Task prompt =>
Nothing but the lines from the start of the data through the line with "14: (226, 217, 6.29)" should appear in the answer, each retyped exactly, and pictures should not.

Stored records
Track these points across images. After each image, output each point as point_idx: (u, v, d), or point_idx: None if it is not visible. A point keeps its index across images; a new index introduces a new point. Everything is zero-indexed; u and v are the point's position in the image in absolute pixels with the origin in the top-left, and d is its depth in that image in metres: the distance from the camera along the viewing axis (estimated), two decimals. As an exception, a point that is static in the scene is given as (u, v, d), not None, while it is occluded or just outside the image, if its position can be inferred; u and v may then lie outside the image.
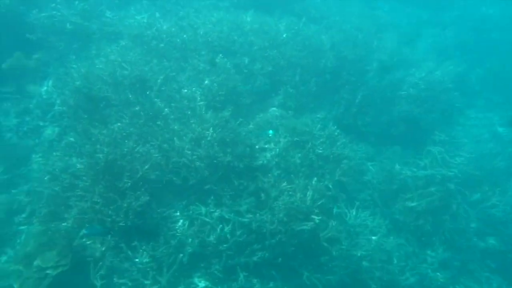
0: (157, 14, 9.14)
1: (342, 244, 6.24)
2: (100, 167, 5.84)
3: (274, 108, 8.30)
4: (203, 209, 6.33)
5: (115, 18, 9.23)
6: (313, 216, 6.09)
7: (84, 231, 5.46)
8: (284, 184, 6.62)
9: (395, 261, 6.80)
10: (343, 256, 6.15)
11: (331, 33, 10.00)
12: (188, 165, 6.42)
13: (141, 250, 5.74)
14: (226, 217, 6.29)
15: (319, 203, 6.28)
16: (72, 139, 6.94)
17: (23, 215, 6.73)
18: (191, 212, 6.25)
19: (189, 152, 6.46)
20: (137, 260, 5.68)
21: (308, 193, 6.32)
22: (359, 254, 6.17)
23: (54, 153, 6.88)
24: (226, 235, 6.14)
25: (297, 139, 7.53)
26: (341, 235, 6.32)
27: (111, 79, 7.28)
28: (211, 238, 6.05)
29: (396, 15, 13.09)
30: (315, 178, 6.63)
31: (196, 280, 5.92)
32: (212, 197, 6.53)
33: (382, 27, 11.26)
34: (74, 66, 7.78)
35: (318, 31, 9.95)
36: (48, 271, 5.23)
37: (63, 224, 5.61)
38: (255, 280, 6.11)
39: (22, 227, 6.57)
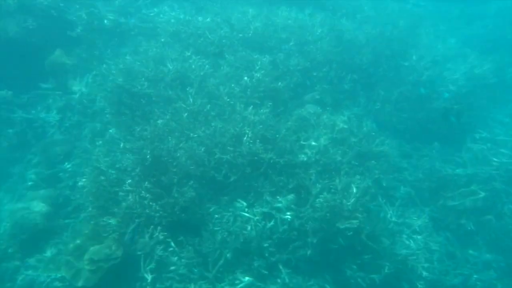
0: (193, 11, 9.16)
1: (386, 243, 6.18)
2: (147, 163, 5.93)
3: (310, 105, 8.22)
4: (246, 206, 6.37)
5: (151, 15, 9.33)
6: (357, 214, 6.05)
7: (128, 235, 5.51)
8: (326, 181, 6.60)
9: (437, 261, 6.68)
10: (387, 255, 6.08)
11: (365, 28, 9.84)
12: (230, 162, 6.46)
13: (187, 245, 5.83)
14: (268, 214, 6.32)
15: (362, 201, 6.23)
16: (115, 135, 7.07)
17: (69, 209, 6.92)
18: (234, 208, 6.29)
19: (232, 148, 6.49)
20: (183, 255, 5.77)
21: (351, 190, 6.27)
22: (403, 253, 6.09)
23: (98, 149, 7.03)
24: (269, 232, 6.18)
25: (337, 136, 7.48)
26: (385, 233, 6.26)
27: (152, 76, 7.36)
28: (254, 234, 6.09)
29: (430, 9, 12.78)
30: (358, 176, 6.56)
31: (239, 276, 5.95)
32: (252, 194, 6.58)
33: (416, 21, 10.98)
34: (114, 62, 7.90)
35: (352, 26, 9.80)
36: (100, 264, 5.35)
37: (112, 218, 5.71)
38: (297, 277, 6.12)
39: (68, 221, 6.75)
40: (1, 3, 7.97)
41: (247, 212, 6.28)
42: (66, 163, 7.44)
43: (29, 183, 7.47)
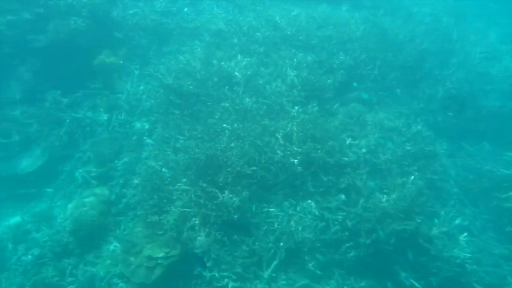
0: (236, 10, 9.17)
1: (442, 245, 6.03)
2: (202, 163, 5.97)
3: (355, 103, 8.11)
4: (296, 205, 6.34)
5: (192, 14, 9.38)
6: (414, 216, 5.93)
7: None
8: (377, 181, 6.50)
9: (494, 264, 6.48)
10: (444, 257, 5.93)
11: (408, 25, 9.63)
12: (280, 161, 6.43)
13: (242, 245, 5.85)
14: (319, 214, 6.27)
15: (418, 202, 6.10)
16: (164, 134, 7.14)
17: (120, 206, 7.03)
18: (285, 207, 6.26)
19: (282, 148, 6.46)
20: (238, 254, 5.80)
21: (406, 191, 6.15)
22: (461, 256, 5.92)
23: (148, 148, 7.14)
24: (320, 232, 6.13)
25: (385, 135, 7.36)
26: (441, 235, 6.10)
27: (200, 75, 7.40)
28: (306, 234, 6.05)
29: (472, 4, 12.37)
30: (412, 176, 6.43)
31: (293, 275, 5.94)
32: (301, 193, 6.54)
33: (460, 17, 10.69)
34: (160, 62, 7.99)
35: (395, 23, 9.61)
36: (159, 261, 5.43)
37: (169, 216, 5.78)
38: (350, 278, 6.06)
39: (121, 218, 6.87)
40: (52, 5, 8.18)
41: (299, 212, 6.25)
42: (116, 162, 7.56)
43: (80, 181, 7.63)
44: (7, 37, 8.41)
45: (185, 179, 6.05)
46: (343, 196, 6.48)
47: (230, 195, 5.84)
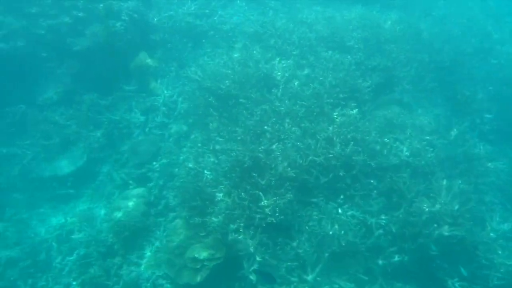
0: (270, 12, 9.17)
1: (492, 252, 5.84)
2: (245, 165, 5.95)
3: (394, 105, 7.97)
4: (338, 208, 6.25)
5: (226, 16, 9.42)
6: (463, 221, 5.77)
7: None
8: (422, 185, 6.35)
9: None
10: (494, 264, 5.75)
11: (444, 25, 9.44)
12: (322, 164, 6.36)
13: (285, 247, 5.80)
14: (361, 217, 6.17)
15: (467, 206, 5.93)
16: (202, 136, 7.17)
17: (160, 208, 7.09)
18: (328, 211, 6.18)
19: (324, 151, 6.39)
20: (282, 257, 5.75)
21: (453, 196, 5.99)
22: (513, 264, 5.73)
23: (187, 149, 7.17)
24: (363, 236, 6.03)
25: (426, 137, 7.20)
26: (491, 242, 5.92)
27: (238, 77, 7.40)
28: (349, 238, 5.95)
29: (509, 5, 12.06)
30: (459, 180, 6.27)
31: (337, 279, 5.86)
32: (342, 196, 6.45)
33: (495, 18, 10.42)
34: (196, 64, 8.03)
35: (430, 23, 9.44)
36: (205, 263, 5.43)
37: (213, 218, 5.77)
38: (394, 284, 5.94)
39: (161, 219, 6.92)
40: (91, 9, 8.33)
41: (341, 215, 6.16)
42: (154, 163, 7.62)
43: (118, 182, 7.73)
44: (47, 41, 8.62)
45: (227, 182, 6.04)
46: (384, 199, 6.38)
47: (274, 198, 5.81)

Completed task =>
Track these points across images. After each image, output each point as point_idx: (u, v, d), or point_idx: None if it is not visible. A point keeps its index across images; a new index introduces a new point. Everything is zero-indexed; u and v are the point's position in the image in absolute pixels with the origin in the top-left, and d is its depth in that image in metres: the distance from the camera along the viewing axis (estimated), two decimals. As an exception, a point that is static in the scene is given as (u, v, d), not None, while it is occluded or just outside the image, if its position can be inferred; u and v may then lie outside the image.
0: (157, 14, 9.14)
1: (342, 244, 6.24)
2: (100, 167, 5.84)
3: (274, 108, 8.30)
4: (203, 209, 6.33)
5: (115, 18, 9.23)
6: (313, 216, 6.09)
7: (84, 231, 5.46)
8: (284, 184, 6.62)
9: (395, 261, 6.80)
10: (343, 256, 6.15)
11: (331, 33, 10.00)
12: (188, 165, 6.42)
13: (141, 250, 5.74)
14: (226, 217, 6.29)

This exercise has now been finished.